==== Information supplied ====
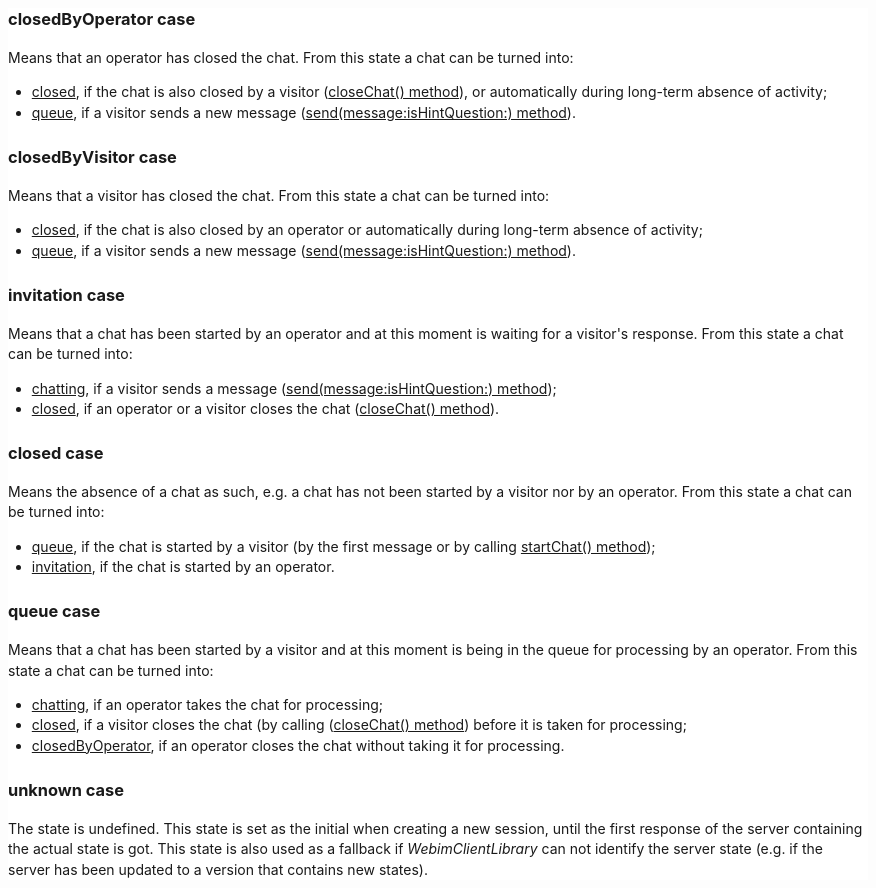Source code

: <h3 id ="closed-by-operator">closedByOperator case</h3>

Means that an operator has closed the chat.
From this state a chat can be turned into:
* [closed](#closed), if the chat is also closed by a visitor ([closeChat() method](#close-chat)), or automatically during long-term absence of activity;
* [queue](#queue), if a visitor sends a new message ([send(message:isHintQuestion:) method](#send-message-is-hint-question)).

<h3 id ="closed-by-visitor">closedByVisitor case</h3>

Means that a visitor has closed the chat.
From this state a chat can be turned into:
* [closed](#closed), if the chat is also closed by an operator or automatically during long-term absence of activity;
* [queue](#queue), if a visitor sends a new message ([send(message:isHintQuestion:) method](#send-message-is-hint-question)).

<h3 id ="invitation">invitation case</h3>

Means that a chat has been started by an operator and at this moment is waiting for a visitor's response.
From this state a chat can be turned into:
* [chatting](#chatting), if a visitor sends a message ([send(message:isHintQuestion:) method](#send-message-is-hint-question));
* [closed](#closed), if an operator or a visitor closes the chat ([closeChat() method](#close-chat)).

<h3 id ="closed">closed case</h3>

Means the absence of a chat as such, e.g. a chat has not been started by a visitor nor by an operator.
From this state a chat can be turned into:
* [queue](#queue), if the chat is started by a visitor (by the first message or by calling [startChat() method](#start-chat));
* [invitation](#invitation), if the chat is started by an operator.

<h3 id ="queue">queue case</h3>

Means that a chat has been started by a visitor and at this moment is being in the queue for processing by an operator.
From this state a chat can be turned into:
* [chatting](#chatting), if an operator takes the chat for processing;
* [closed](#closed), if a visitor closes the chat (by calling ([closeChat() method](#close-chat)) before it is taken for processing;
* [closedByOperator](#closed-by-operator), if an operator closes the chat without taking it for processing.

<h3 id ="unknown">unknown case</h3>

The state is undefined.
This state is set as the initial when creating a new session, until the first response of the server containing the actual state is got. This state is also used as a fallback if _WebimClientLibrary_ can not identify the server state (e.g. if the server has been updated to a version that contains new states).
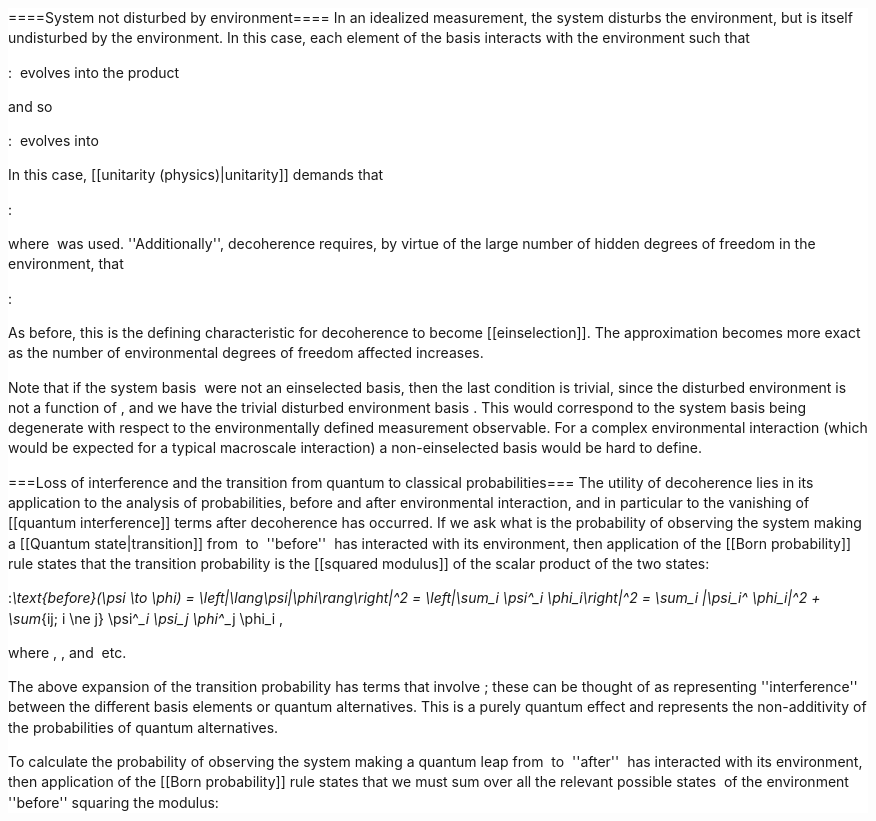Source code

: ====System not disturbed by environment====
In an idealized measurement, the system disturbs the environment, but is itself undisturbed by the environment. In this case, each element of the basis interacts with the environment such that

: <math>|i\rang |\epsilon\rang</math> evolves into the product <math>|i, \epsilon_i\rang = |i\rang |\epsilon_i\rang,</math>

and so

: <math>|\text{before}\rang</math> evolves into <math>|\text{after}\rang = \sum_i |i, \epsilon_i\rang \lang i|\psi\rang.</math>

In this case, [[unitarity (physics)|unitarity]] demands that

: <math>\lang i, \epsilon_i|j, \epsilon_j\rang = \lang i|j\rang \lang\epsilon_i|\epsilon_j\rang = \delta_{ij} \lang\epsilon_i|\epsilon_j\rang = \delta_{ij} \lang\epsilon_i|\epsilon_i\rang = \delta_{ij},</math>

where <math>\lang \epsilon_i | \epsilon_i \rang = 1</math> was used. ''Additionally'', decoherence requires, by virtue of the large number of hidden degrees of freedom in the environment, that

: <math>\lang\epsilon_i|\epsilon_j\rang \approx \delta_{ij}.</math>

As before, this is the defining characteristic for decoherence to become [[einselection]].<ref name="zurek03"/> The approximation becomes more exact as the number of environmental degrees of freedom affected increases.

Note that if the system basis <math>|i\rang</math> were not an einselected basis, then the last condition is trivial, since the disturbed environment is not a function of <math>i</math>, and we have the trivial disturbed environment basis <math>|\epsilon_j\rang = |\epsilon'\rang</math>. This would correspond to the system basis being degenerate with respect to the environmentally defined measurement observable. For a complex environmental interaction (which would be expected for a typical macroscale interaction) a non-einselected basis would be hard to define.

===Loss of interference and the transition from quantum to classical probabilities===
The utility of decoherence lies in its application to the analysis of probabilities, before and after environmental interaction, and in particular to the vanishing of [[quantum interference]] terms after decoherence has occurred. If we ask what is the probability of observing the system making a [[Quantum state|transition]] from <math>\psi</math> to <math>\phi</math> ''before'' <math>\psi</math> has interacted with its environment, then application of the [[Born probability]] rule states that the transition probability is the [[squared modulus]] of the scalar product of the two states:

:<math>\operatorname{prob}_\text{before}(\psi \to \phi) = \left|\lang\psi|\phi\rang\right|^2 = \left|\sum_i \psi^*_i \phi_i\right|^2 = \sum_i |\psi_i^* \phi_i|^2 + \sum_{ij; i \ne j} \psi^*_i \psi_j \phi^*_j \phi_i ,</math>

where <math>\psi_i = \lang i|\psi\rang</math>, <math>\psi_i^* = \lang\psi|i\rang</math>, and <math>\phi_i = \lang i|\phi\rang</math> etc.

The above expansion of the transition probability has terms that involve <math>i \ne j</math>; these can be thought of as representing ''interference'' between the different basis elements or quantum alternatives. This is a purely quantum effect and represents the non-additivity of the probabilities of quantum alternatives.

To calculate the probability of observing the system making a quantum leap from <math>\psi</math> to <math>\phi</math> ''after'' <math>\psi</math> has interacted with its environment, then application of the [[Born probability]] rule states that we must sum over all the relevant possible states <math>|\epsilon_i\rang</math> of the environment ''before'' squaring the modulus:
====
==== Information supplied ====
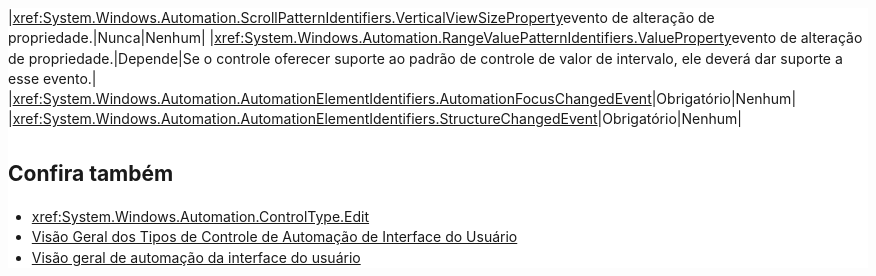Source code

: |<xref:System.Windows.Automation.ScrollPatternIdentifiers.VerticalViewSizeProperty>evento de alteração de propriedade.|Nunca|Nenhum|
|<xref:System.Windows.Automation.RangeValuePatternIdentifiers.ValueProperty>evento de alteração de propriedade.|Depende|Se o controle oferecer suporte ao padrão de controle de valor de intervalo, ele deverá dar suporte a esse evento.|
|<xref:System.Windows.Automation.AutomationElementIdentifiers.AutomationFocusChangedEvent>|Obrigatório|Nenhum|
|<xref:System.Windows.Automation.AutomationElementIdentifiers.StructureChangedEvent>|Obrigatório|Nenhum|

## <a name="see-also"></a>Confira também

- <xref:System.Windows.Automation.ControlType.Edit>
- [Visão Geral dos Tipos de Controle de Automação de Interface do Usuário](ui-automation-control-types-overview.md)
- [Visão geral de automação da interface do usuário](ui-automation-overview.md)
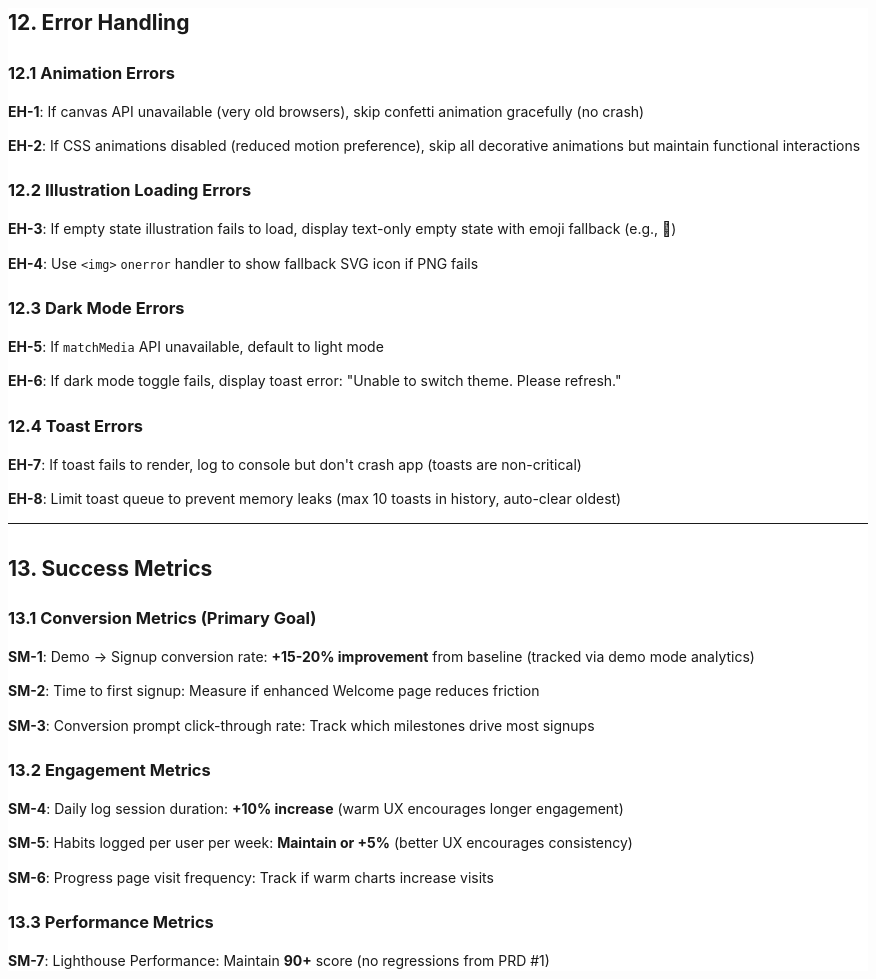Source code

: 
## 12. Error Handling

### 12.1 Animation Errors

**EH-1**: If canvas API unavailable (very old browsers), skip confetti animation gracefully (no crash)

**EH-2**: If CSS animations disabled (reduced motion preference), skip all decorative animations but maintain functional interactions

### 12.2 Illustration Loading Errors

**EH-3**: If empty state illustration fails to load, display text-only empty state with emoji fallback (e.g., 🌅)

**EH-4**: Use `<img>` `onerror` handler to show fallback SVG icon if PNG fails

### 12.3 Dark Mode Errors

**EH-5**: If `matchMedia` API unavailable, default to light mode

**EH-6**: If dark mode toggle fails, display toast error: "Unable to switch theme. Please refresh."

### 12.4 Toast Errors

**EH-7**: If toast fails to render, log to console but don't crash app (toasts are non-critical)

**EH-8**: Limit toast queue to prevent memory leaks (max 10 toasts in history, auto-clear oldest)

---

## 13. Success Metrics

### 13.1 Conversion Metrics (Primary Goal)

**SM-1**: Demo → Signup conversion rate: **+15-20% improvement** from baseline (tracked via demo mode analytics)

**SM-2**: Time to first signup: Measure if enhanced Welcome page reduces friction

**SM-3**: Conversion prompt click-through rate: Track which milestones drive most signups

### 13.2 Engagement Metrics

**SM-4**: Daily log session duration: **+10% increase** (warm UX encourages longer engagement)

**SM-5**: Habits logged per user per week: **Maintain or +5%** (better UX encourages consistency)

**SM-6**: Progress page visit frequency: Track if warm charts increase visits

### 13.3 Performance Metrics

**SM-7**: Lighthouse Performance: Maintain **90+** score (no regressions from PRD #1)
====
==== Information supplied ====
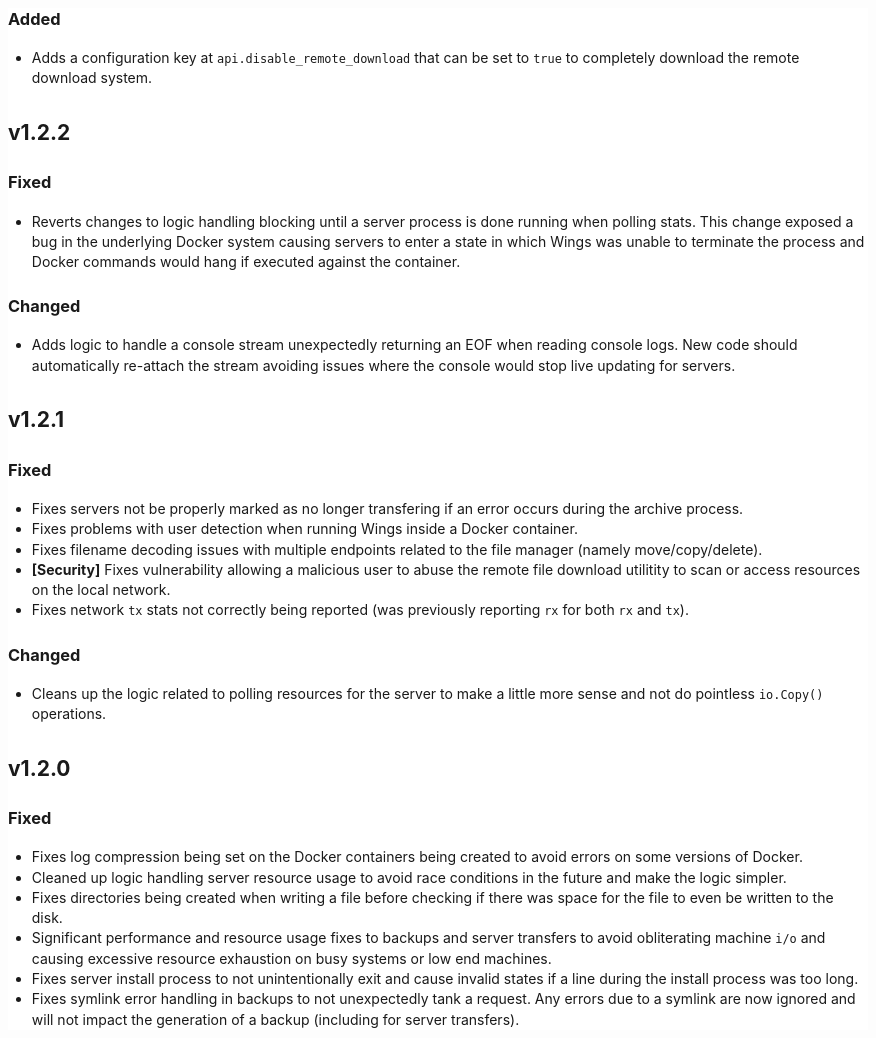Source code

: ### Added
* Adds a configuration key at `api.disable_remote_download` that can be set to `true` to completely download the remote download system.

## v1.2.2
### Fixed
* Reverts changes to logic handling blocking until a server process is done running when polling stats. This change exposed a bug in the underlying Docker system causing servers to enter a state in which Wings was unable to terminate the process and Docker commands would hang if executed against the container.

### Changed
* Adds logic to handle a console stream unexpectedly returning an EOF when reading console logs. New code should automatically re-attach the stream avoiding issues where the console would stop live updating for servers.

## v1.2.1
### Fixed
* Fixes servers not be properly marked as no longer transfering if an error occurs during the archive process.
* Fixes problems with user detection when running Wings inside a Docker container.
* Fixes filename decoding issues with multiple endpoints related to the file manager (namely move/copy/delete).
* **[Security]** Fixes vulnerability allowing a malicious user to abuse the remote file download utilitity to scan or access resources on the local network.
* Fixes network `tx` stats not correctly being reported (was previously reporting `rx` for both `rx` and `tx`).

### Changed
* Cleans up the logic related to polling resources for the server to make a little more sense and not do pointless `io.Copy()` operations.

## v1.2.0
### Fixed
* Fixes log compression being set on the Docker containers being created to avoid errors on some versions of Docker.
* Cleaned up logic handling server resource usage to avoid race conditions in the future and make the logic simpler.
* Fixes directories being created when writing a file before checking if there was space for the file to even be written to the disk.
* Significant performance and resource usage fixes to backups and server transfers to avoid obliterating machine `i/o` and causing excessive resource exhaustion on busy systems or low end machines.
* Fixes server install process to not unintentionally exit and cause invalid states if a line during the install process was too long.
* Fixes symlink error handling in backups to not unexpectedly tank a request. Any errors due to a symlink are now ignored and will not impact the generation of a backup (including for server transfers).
====
Directions for this task » Set down every line of the entries from the one containing "alteração de propriedade.|Nunca|Nenhum|" down to the one containing "drive most signups", both included, without any change, and leave the pictures out of the answer.

Task result »
: |<xref:System.Windows.Automation.ScrollPatternIdentifiers.VerticalViewSizeProperty>evento de alteração de propriedade.|Nunca|Nenhum|
|<xref:System.Windows.Automation.RangeValuePatternIdentifiers.ValueProperty>evento de alteração de propriedade.|Depende|Se o controle oferecer suporte ao padrão de controle de valor de intervalo, ele deverá dar suporte a esse evento.|
|<xref:System.Windows.Automation.AutomationElementIdentifiers.AutomationFocusChangedEvent>|Obrigatório|Nenhum|
|<xref:System.Windows.Automation.AutomationElementIdentifiers.StructureChangedEvent>|Obrigatório|Nenhum|

## <a name="see-also"></a>Confira também

- <xref:System.Windows.Automation.ControlType.Edit>
- [Visão Geral dos Tipos de Controle de Automação de Interface do Usuário](ui-automation-control-types-overview.md)
- [Visão geral de automação da interface do usuário](ui-automation-overview.md)
Source code

: 
## 12. Error Handling

### 12.1 Animation Errors

**EH-1**: If canvas API unavailable (very old browsers), skip confetti animation gracefully (no crash)

**EH-2**: If CSS animations disabled (reduced motion preference), skip all decorative animations but maintain functional interactions

### 12.2 Illustration Loading Errors

**EH-3**: If empty state illustration fails to load, display text-only empty state with emoji fallback (e.g., 🌅)

**EH-4**: Use `<img>` `onerror` handler to show fallback SVG icon if PNG fails

### 12.3 Dark Mode Errors

**EH-5**: If `matchMedia` API unavailable, default to light mode

**EH-6**: If dark mode toggle fails, display toast error: "Unable to switch theme. Please refresh."

### 12.4 Toast Errors

**EH-7**: If toast fails to render, log to console but don't crash app (toasts are non-critical)

**EH-8**: Limit toast queue to prevent memory leaks (max 10 toasts in history, auto-clear oldest)

---

## 13. Success Metrics

### 13.1 Conversion Metrics (Primary Goal)

**SM-1**: Demo → Signup conversion rate: **+15-20% improvement** from baseline (tracked via demo mode analytics)

**SM-2**: Time to first signup: Measure if enhanced Welcome page reduces friction

**SM-3**: Conversion prompt click-through rate: Track which milestones drive most signups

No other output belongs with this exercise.